September 2007

Hooked on books

By Suzanne Strazza

I am the librarian who has lost library privileges.

Due to my easy access to the wonders of the Mancos Public Library and all that it has to offer, I have checked out everything from Crockpot Cookbooks to Castle-Constructing videos to Chicka Chicka Boom Boom (a beloved board book from the days of toddlerhood).

Each day, as I return books, tapes, CDs and videos to their rightful places on the shelves I am exposed to titles that spark my interest, inspiring me to bring them home for further investigation and exploration. I find politics for Tom, dragon tales for the boys and parenting, cooking and fluff for me. I bring home more books than I shelve. My card is constantly maxed out, as are my children’s. There are stacks of borrowed items all over the house – kitchen, living room, bathroom, my car.

And this is where I run into trouble.

Somehow or another, even though I am at the library multiple times a week, I find it very difficult to return things on time. Believe me, I have the very best intentions, but somehow, getting a book from the bedside table into the car and then into the drop box is a bit too much for me.

And usually, somewhere along that path, the item either regains my interest, gets a huge muddy footprint on its cover, or vanishes.

Some people ponder the mysteries of a single sock disappearing. For me, it’s library books.

I am meticulous in so many other areas of my life. I am anal about being on time (as many of my irritated, less uptight friends will attest to). When I have no children or husband in the house, it is immaculate and organized. My files are in order, as I have not one but two filing cabinets. And, I am a list-keeper-checker-off-er. Every morning I chart what I will do for the day (including returning library books) and have a brief moment of satisfaction as each item gets crossed out

So then, why the hell am I such a mess about returning library books?

Is there some deep-rooted childhood trauma that plagues me, preventing me from functioning properly in the world of public library? Did I burn that part of my brain out during my “experimental” years? Has motherhood just taken its toll?

There really is no logical answer.

In the past year, I have lost (and paid to replace) three books on tape, plus two books – and that is just here in Mancos. I have an outstanding fine of $16 at one library and need to replace a Nutcracker Ballet video at another. I have ILL’s (interlibrary loans) strewn across my coffee table which are missing the little tags that remind me when they are due back.

My name is mud.

Sometimes, I check things out under Tom’s name or one of the kids’, but Tom received a phone call the other day about an overdue and a lost book and I began to feel guilty about ruining his library credit.

Good god, if they checked your credit report before they let you have a card, I would be unmortgageable.

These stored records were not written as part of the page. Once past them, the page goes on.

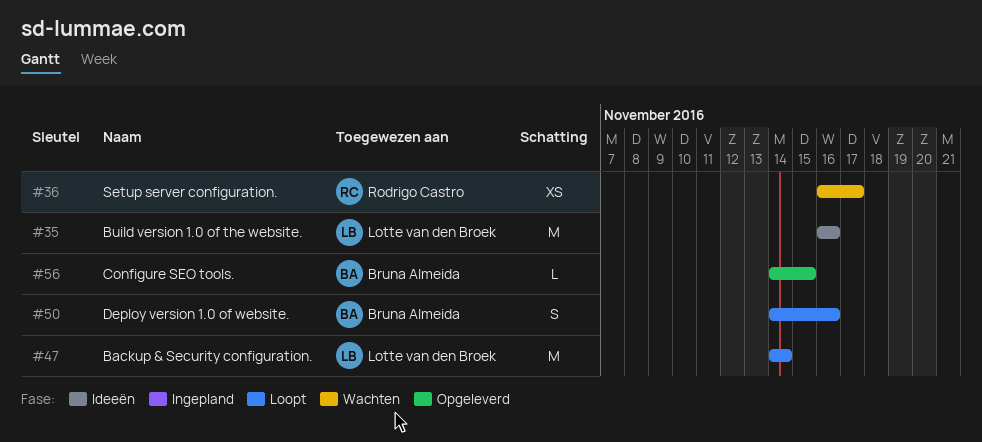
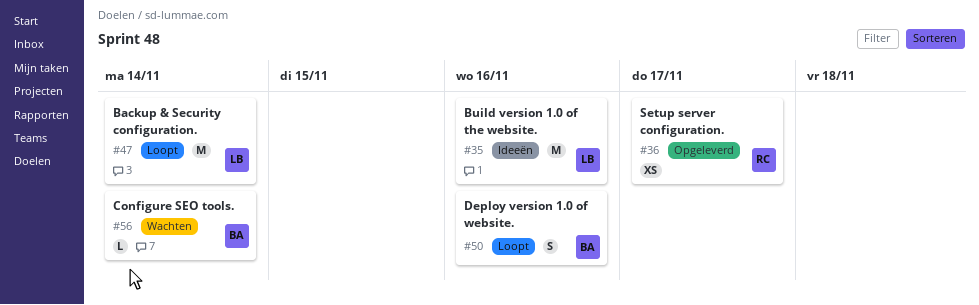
#36, status: Wachten -> Opgeleverd
#56, status: Opgeleverd -> Wachten
#56, due: Nov 15 -> Nov 14

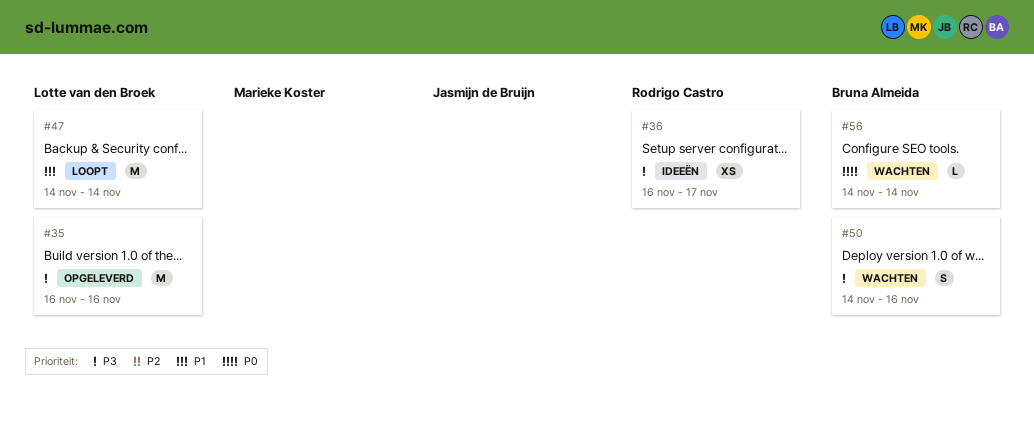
#35, status: Ideeën -> Opgeleverd
#36, status: Opgeleverd -> Ideeën
#50, status: Loopt -> Wachten

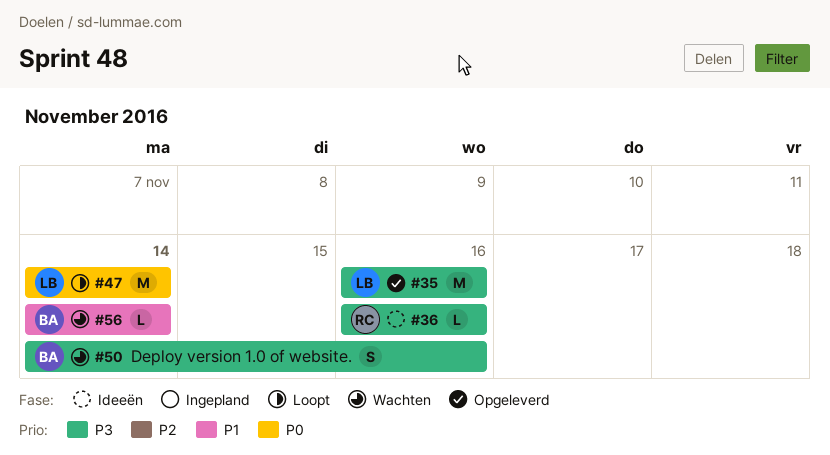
#36, estimate: XS -> L
#36, due: Nov 17 -> Nov 16
#47, priority: P1 -> P0
#56, priority: P0 -> P1

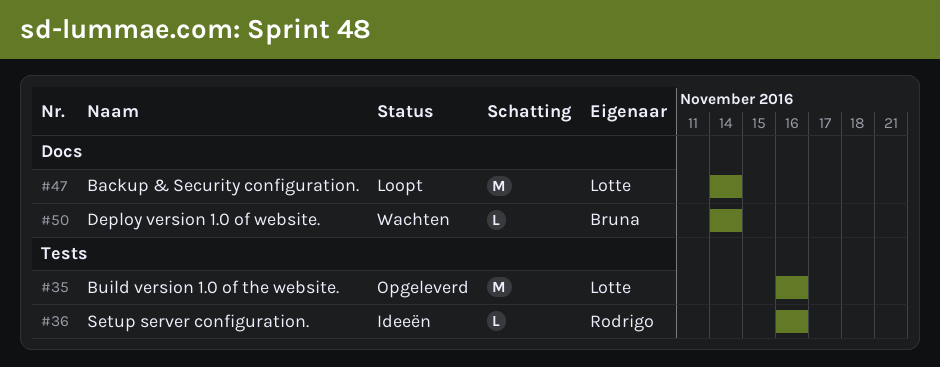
#50, estimate: S -> L
#50, due: Nov 16 -> Nov 14
#56: present -> none

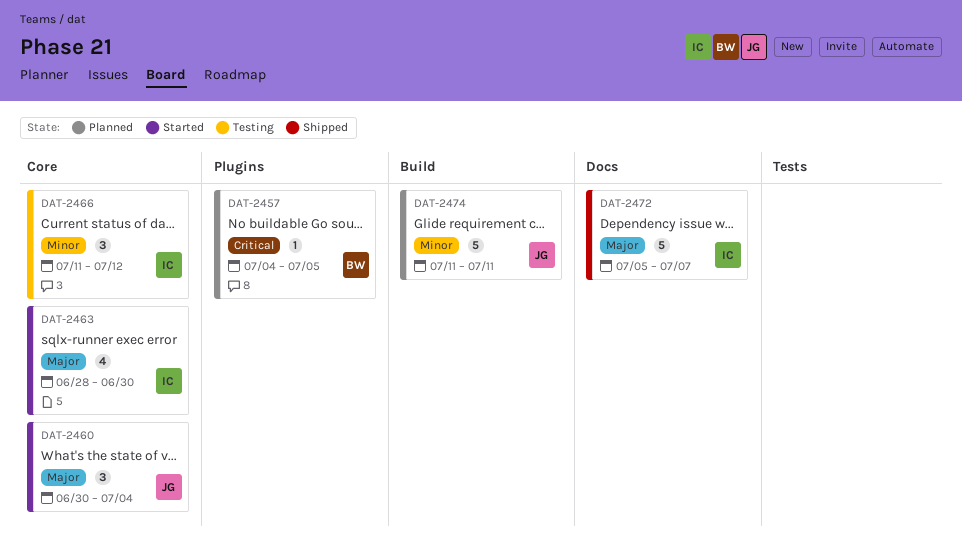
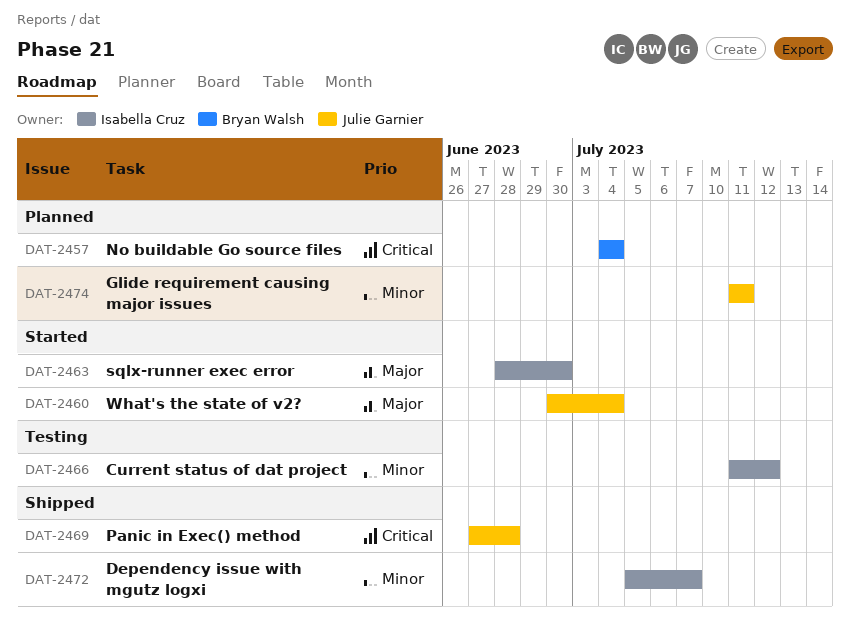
DAT-2457, due: Jul 5 -> Jul 4
DAT-2469: none -> present
DAT-2472, priority: Major -> Minor

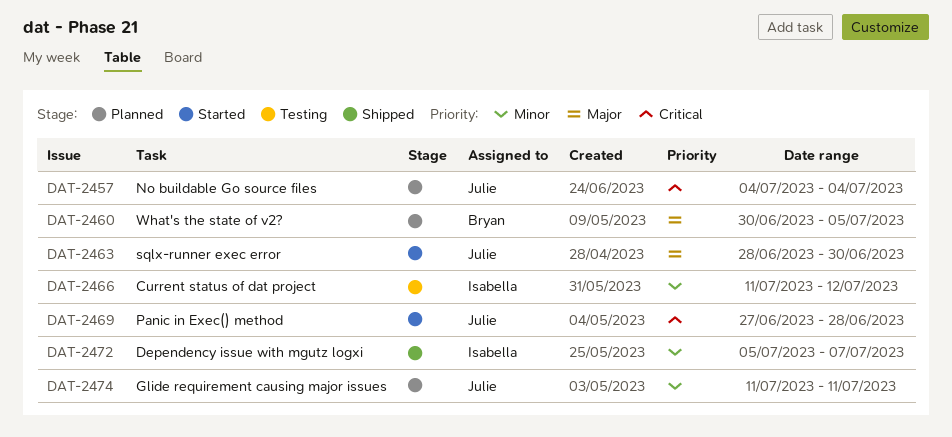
DAT-2457, owner: Bryan Walsh -> Julie Garnier
DAT-2460, status: Started -> Planned
DAT-2460, owner: Julie Garnier -> Bryan Walsh
DAT-2460, due: Jul 4 -> Jul 5
DAT-2463, owner: Isabella Cruz -> Julie Garnier
DAT-2469, status: Shipped -> Started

My boys, of course, have been dragged into this. My expectation is that if I bring a book or a tape home for them, they will somehow manage to keep track of it – since I have set such a fine example. Then, when a cover is torn off or a tome vanishes into the fray, I of course lecture them on responsibility for public property.

All of this led to my recent, traumatic, baffling and humiliating experience with “Midnight for Charlie Bones,” a kid’s book on tape. I brought it home three months ago for the boys’ listening pleasure. It disappeared off our radar about 30 minutes after I brought it home and was never even begun. As I went to work and it repeatedly appeared as overdue on my card, I just kept renewing it, having absolute faith that we would find it at some point. Two months into the ordeal, while cleaning Bowen’s room, we found all of the tapes and even the box that houses them. Within five more minutes, I had an empty box and the tapes were again…GONE.

Go Figure.

Another month was spent looking high and low, but to no avail. At staff meetings, one of the other librarians would bring up “the problem of the Charlie Bones tape.” and I would vow once again to find the damn tapes.

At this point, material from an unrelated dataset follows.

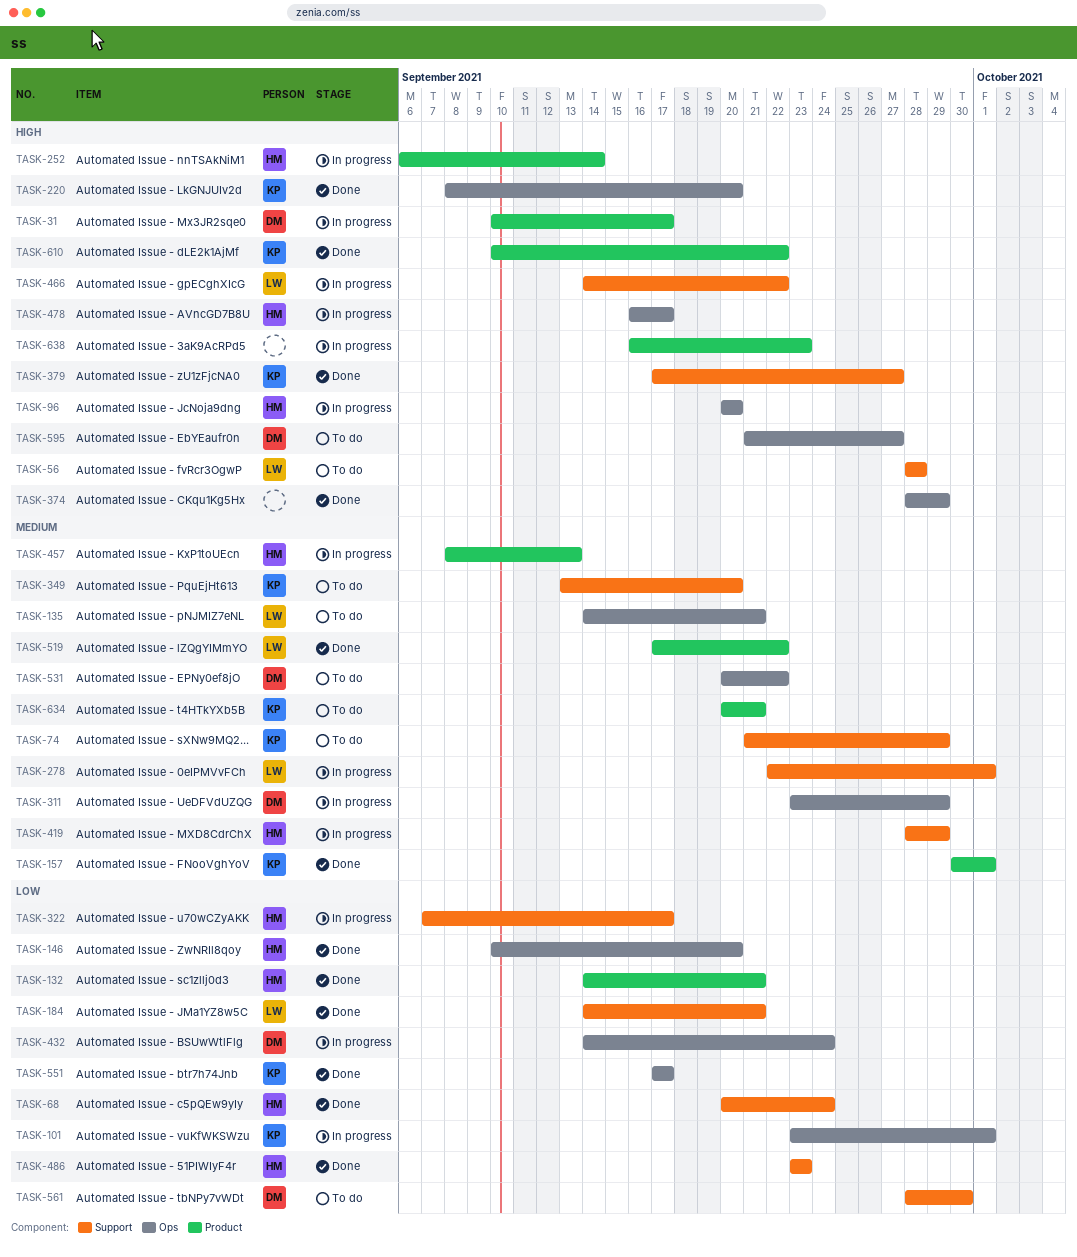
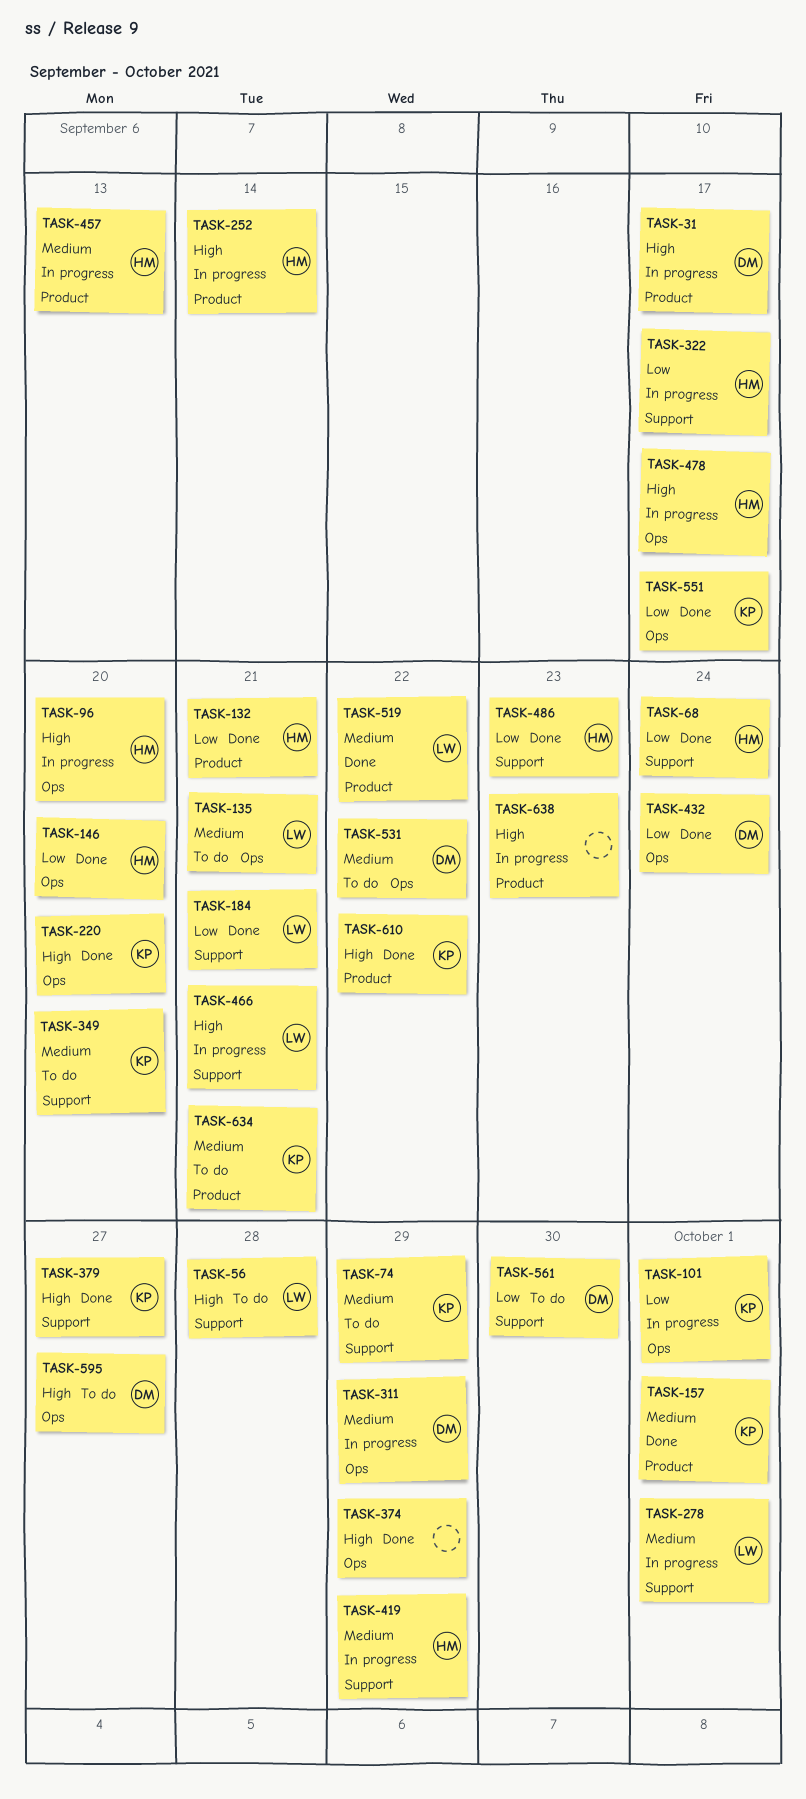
TASK-432, status: In progress -> Done
TASK-466, due: Sep 22 -> Sep 21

Finally, this week, I threw out the empty box and submitted, “OK, I give up, I’ll buy a new one.” Then I added, “And we won’t check out anything else for a while.”

The next morning, while searching through Bowen’s underwear drawer for two matching socks, we found the tapes! Perhaps if the drawer had been opened during the summer, they would have been discovered sooner.

Which, brings up another issue:

I don’t know which is worse – to be the librarian who loses books and privileges, or to know that my child hasn’t worn underwear in three months!

Suzanne Strazza writes from Mancos, Colo.